Problem requirements –
Write out the full set of records below exactly.

Records for this task –
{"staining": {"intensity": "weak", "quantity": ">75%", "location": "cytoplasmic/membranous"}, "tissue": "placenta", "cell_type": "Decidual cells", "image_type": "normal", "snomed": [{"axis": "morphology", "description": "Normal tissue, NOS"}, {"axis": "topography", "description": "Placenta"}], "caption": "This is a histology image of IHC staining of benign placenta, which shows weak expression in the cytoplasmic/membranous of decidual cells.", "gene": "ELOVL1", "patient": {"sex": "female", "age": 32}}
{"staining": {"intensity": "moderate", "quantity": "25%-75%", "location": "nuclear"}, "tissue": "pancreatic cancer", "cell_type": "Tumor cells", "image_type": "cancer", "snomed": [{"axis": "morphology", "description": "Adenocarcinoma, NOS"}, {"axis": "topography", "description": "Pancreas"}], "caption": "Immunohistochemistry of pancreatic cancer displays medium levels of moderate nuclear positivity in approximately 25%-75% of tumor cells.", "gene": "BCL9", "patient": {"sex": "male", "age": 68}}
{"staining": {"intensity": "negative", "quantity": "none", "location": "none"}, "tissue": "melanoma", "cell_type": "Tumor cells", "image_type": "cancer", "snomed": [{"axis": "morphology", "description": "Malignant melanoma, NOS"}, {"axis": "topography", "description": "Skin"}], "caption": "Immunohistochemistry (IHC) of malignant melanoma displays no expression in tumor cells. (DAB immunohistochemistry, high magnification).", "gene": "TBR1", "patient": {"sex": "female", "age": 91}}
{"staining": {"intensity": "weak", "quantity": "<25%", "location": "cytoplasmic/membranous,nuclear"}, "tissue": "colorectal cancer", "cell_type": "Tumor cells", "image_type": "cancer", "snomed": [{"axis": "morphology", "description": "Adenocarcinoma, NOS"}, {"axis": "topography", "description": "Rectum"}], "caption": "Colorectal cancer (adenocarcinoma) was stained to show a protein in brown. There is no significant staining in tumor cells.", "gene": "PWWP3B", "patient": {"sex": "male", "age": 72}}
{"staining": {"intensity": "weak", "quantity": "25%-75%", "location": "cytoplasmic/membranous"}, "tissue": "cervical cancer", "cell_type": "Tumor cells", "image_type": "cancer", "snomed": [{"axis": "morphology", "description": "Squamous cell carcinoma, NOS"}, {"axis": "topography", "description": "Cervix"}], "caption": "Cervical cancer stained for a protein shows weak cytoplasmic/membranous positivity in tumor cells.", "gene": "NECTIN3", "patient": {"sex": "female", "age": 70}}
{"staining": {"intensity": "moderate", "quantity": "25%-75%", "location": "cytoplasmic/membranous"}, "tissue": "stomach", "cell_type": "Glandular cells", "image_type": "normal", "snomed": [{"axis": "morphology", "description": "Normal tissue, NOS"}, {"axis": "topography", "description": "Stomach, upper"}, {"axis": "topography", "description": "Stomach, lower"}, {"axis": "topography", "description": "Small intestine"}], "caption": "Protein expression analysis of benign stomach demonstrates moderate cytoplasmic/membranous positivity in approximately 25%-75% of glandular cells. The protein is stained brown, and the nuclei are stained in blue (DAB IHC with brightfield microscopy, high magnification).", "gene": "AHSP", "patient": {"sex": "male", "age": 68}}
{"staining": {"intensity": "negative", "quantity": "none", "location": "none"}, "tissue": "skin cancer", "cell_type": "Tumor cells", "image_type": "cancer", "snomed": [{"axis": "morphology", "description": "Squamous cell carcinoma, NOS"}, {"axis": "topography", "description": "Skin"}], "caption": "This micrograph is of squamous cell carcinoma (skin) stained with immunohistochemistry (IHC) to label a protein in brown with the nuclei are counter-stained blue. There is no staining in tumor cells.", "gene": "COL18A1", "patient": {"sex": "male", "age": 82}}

Answer to this exercise –
{"staining": {"intensity": "weak", "quantity": ">75%", "location": "cytoplasmic/membranous"}, "tissue": "placenta", "cell_type": "Decidual cells", "image_type": "normal", "snomed": [{"axis": "morphology", "description": "Normal tissue, NOS"}, {"axis": "topography", "description": "Placenta"}], "caption": "This is a histology image of IHC staining of benign placenta, which shows weak expression in the cytoplasmic/membranous of decidual cells.", "gene": "ELOVL1", "patient": {"sex": "female", "age": 32}}
{"staining": {"intensity": "moderate", "quantity": "25%-75%", "location": "nuclear"}, "tissue": "pancreatic cancer", "cell_type": "Tumor cells", "image_type": "cancer", "snomed": [{"axis": "morphology", "description": "Adenocarcinoma, NOS"}, {"axis": "topography", "description": "Pancreas"}], "caption": "Immunohistochemistry of pancreatic cancer displays medium levels of moderate nuclear positivity in approximately 25%-75% of tumor cells.", "gene": "BCL9", "patient": {"sex": "male", "age": 68}}
{"staining": {"intensity": "negative", "quantity": "none", "location": "none"}, "tissue": "melanoma", "cell_type": "Tumor cells", "image_type": "cancer", "snomed": [{"axis": "morphology", "description": "Malignant melanoma, NOS"}, {"axis": "topography", "description": "Skin"}], "caption": "Immunohistochemistry (IHC) of malignant melanoma displays no expression in tumor cells. (DAB immunohistochemistry, high magnification).", "gene": "TBR1", "patient": {"sex": "female", "age": 91}}
{"staining": {"intensity": "weak", "quantity": "<25%", "location": "cytoplasmic/membranous,nuclear"}, "tissue": "colorectal cancer", "cell_type": "Tumor cells", "image_type": "cancer", "snomed": [{"axis": "morphology", "description": "Adenocarcinoma, NOS"}, {"axis": "topography", "description": "Rectum"}], "caption": "Colorectal cancer (adenocarcinoma) was stained to show a protein in brown. There is no significant staining in tumor cells.", "gene": "PWWP3B", "patient": {"sex": "male", "age": 72}}
{"staining": {"intensity": "weak", "quantity": "25%-75%", "location": "cytoplasmic/membranous"}, "tissue": "cervical cancer", "cell_type": "Tumor cells", "image_type": "cancer", "snomed": [{"axis": "morphology", "description": "Squamous cell carcinoma, NOS"}, {"axis": "topography", "description": "Cervix"}], "caption": "Cervical cancer stained for a protein shows weak cytoplasmic/membranous positivity in tumor cells.", "gene": "NECTIN3", "patient": {"sex": "female", "age": 70}}
{"staining": {"intensity": "moderate", "quantity": "25%-75%", "location": "cytoplasmic/membranous"}, "tissue": "stomach", "cell_type": "Glandular cells", "image_type": "normal", "snomed": [{"axis": "morphology", "description": "Normal tissue, NOS"}, {"axis": "topography", "description": "Stomach, upper"}, {"axis": "topography", "description": "Stomach, lower"}, {"axis": "topography", "description": "Small intestine"}], "caption": "Protein expression analysis of benign stomach demonstrates moderate cytoplasmic/membranous positivity in approximately 25%-75% of glandular cells. The protein is stained brown, and the nuclei are stained in blue (DAB IHC with brightfield microscopy, high magnification).", "gene": "AHSP", "patient": {"sex": "male", "age": 68}}
{"staining": {"intensity": "negative", "quantity": "none", "location": "none"}, "tissue": "skin cancer", "cell_type": "Tumor cells", "image_type": "cancer", "snomed": [{"axis": "morphology", "description": "Squamous cell carcinoma, NOS"}, {"axis": "topography", "description": "Skin"}], "caption": "This micrograph is of squamous cell carcinoma (skin) stained with immunohistochemistry (IHC) to label a protein in brown with the nuclei are counter-stained blue. There is no staining in tumor cells.", "gene": "COL18A1", "patient": {"sex": "male", "age": 82}}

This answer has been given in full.